## TASK INPUT:
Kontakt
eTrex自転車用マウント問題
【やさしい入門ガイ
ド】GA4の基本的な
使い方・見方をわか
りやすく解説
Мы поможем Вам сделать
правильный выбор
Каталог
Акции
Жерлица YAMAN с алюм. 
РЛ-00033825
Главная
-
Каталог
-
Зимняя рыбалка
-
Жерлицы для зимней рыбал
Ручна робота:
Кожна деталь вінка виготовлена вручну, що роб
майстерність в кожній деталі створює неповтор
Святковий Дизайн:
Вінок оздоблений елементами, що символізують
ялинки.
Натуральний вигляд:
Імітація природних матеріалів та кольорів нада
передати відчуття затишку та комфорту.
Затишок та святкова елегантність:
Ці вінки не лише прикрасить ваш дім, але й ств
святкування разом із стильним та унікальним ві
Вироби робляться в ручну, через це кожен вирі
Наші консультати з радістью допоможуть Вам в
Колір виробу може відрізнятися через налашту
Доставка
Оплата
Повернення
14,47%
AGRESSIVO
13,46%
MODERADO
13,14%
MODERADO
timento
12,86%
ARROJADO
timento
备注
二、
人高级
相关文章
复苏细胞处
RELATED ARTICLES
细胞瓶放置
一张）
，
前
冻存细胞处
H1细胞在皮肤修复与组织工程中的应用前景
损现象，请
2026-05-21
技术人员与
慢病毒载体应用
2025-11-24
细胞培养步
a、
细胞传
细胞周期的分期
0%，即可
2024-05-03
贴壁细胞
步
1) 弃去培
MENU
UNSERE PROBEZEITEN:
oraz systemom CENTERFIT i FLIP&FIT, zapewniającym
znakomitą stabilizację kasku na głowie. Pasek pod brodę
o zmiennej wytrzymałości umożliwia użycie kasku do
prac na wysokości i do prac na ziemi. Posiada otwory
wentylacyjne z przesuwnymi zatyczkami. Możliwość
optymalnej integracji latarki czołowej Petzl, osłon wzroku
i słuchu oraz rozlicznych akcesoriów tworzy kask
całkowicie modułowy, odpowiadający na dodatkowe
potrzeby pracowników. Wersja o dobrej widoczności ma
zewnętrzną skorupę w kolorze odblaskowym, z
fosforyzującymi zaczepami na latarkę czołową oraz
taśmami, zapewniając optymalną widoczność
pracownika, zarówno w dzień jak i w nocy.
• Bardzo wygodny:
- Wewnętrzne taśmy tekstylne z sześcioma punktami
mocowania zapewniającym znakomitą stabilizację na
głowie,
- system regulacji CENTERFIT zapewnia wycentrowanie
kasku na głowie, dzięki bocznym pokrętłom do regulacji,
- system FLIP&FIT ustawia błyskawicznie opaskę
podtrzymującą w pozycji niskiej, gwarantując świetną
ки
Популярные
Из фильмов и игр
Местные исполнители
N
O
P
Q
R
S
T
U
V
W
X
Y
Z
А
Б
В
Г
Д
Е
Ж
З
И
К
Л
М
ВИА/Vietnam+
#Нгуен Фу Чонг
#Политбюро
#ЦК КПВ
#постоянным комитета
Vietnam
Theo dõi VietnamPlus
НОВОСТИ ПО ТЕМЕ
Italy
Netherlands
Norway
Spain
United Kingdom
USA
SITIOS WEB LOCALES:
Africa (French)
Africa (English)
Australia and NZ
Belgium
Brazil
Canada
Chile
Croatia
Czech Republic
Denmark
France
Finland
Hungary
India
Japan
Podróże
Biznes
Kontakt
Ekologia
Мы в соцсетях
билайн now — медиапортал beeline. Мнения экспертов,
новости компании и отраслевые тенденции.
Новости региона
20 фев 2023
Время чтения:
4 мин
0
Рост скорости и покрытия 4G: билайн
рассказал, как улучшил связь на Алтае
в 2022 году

## PROBLEM REQUIREMENTS:
Please transcribe the data above without changes, from its first line to its "wentylacyjne z przesuwnymi" line, and leave out anything past that.

## OUTPUT BELOW:
Kontakt
eTrex自転車用マウント問題
【やさしい入門ガイ
ド】GA4の基本的な
使い方・見方をわか
りやすく解説
Мы поможем Вам сделать
правильный выбор
Каталог
Акции
Жерлица YAMAN с алюм. 
РЛ-00033825
Главная
-
Каталог
-
Зимняя рыбалка
-
Жерлицы для зимней рыбал
Ручна робота:
Кожна деталь вінка виготовлена вручну, що роб
майстерність в кожній деталі створює неповтор
Святковий Дизайн:
Вінок оздоблений елементами, що символізують
ялинки.
Натуральний вигляд:
Імітація природних матеріалів та кольорів нада
передати відчуття затишку та комфорту.
Затишок та святкова елегантність:
Ці вінки не лише прикрасить ваш дім, але й ств
святкування разом із стильним та унікальним ві
Вироби робляться в ручну, через це кожен вирі
Наші консультати з радістью допоможуть Вам в
Колір виробу може відрізнятися через налашту
Доставка
Оплата
Повернення
14,47%
AGRESSIVO
13,46%
MODERADO
13,14%
MODERADO
timento
12,86%
ARROJADO
timento
备注
二、
人高级
相关文章
复苏细胞处
RELATED ARTICLES
细胞瓶放置
一张）
，
前
冻存细胞处
H1细胞在皮肤修复与组织工程中的应用前景
损现象，请
2026-05-21
技术人员与
慢病毒载体应用
2025-11-24
细胞培养步
a、
细胞传
细胞周期的分期
0%，即可
2024-05-03
贴壁细胞
步
1) 弃去培
MENU
UNSERE PROBEZEITEN:
oraz systemom CENTERFIT i FLIP&FIT, zapewniającym
znakomitą stabilizację kasku na głowie. Pasek pod brodę
o zmiennej wytrzymałości umożliwia użycie kasku do
prac na wysokości i do prac na ziemi. Posiada otwory
wentylacyjne z przesuwnymi zatyczkami. Możliwość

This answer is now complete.